Friday, March 25, 2011

Medical Myth: Head Injured Patients Need to Stay Awake

I love the series Dexter. If you're unfamiliar with it and you're a writer, I think it's a great exercise in intricate plotting techniques. However, it is violent, so proceed with caution. The general premise is that Dexter works for Miami Police as a blood splatter specialist. In his free time, he's a serial killer, but only kills those that the justice system doesn't put away. This show is also good study for the sympathetic villain.

In one episode, poor Dexter has been in a motor vehicle collision. He is dazed and is taken to the ER. The doctor says something to the effect of, "You have a head injury. You'll need to stay awake for the next several hours." Great.

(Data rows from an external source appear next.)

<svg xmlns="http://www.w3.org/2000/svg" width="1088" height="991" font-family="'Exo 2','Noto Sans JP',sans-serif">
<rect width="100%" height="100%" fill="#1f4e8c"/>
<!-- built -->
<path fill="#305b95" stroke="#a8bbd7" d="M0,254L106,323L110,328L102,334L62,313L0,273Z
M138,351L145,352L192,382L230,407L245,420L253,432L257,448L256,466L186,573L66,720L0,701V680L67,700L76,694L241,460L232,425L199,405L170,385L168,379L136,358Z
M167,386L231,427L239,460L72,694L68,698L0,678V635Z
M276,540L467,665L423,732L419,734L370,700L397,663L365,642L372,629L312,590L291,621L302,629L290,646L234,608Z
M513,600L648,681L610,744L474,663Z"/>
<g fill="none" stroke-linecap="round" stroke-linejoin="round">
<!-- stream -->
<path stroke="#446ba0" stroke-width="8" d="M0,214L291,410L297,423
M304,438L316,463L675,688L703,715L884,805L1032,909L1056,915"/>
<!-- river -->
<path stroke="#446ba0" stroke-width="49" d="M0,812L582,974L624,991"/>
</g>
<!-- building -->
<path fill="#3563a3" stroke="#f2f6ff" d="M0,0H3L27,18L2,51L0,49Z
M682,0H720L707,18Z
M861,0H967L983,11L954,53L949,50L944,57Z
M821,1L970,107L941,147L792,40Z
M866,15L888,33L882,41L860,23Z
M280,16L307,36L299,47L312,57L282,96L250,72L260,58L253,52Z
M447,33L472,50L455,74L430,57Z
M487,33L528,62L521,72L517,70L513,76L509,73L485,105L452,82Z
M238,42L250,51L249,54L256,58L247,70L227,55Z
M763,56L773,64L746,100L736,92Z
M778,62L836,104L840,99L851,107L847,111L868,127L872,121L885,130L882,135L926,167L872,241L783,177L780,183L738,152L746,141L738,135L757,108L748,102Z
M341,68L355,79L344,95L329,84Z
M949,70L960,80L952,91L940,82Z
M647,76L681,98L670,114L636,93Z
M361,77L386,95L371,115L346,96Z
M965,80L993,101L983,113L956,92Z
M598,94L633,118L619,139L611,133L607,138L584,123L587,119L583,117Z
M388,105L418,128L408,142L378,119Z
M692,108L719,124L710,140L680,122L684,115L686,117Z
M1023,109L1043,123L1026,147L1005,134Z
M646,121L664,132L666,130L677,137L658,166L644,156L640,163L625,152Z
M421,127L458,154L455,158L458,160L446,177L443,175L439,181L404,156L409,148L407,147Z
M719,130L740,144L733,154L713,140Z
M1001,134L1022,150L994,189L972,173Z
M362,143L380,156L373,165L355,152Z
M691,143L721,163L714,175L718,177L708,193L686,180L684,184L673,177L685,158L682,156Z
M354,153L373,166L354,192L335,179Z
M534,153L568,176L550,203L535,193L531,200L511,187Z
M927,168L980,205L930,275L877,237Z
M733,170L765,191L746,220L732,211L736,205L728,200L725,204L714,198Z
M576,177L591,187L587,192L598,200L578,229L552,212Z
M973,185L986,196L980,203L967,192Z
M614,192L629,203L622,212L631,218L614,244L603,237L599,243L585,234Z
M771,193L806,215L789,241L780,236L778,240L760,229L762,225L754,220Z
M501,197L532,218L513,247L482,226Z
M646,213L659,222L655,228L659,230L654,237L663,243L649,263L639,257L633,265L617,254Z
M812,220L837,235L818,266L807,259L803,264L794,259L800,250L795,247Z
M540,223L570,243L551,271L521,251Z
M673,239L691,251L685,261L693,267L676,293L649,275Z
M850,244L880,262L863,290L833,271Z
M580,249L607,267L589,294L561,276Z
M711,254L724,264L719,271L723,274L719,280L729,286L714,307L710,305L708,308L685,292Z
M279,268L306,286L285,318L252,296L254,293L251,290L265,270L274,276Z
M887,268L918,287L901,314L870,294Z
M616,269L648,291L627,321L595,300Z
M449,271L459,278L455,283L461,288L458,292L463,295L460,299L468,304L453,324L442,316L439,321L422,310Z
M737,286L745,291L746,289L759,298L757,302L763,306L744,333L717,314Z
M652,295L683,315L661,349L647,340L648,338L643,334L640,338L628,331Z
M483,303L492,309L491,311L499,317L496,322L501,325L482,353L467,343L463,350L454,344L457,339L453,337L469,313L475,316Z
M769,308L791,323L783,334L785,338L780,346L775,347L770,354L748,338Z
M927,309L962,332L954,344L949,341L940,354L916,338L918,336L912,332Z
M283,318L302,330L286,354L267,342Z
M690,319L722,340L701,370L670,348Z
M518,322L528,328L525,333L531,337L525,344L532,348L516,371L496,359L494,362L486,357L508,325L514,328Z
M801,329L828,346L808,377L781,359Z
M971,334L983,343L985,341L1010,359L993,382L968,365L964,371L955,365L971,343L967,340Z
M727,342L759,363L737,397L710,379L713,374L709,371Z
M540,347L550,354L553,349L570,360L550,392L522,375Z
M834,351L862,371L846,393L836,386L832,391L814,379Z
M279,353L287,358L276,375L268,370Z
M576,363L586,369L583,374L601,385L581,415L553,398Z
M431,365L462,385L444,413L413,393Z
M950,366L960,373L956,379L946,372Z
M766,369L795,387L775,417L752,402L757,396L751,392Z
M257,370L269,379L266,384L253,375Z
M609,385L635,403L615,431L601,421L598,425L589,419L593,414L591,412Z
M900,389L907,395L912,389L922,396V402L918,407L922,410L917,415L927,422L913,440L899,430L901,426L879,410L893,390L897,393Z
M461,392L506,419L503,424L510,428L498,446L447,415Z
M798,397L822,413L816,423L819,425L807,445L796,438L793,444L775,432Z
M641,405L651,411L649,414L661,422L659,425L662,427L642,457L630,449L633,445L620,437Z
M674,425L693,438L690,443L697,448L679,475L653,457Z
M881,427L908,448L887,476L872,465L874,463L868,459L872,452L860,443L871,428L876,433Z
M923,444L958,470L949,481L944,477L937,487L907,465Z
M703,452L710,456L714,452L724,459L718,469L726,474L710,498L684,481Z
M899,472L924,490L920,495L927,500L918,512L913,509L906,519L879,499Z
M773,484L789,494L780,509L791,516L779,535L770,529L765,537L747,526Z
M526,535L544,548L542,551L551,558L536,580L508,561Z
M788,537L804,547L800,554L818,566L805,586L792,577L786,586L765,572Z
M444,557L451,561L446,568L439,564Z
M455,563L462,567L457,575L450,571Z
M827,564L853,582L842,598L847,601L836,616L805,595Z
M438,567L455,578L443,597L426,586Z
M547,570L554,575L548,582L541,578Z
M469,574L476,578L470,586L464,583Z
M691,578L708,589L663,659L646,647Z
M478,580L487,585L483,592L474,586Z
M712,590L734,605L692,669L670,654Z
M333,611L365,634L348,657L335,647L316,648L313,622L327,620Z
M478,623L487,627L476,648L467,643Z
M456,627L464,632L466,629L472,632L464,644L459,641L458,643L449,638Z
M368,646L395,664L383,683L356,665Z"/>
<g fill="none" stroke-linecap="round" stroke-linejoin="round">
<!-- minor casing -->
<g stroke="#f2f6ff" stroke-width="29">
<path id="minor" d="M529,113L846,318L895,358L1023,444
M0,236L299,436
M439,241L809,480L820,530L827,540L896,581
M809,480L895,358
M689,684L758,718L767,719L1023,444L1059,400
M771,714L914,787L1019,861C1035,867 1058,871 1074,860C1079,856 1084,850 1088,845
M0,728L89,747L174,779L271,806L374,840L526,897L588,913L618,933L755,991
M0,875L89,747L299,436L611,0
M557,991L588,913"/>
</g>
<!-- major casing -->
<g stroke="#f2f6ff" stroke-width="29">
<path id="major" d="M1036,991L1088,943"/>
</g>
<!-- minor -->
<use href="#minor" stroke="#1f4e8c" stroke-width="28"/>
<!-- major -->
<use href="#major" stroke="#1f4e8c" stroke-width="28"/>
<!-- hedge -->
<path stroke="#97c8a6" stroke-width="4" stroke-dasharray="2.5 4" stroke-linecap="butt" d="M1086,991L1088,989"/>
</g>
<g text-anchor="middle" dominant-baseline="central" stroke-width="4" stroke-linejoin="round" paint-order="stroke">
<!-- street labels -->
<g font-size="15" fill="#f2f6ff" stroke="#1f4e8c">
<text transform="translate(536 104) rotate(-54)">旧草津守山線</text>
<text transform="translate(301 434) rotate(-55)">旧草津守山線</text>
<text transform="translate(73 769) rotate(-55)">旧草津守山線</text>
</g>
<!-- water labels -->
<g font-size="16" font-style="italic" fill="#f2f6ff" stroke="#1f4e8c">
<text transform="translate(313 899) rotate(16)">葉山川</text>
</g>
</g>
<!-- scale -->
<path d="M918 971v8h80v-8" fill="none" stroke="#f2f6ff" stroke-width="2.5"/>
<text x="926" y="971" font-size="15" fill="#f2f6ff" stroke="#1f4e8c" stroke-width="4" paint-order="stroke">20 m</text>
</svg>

Sleepiness post head injury is a classic set-up for pediatrics. Every day in the ER is a story like this. It's close to bed time. The children are running amok. Some child falls down, falls into, or falls off of something and hits their head. They cry their little heart out. After all, hitting your head hurts, a lot. After a good crying bout, they're sleepy. Parents first thought is, he must have a terrible head injury. Off to the ER.

Now, one, I want to make it clear. Getting your child checked in the ER for head injury is good and reasonable. However, we aren't all that concerned with sleepiness. What we are concerned with is how arousable they are from sleep. This is what we'll be monitoring every fifteen minutes to an hour if the child sleeps during his ED visit.

Level of consciousness is assessed as an indicator of an injury going on inside of the head. How arousable you are is the most sensitive indicator of level of consciousness. If the child falls asleep, and we are concerned about head injury, we'll try to wake them up every so often to assess their level of arousability. If we cannot wake them up, then we are concerned. It has to be more than a gentle nudge. You are really working to wake the patient and they won't respond. This is concerning.

Remember, things that are injured need rest. This is why we put you on crutches if you break an ankle. The brain rests by sleeping. It helps it to heal. If you're a subscriber to this myth, how long should we keep the patient awake? An hour? Two hours? A day? If you want a skewed neuro exam, try doing one on a sleep deprived patient.

For additional resources regarding this myth, check out the following:



Did you believe this myth?


  1. Another myth debunked! Thanks for the reminder that just because I've heard something repeated a gajillion times does not mean it's true! :-)

  2. Thanks for your comment Ava. Any other common medical myths you can think of?

  3. Can't think of a myth off-hand, but I do have one question that I never seem to keep straight - not sure if you've covered this in a previous post...
    is there a general rule for using heat or ice for an injury?

  4. Ava, thanks for your question. Generally, for soft tissue injuries (sprained wrist/ankle) ice is encouraged the first 24-48 hours. Then, the patient may choose to use heat.

    The issue with heat is that it will increase blood flow to an area... so if the area is still greatly swollen with fluid, ice may be better even after the first two days.

    If more chronic pain post initial injury and there is no swelling, heat may be more preferential then.

    The doctor can provide good guidelines for the patient as well.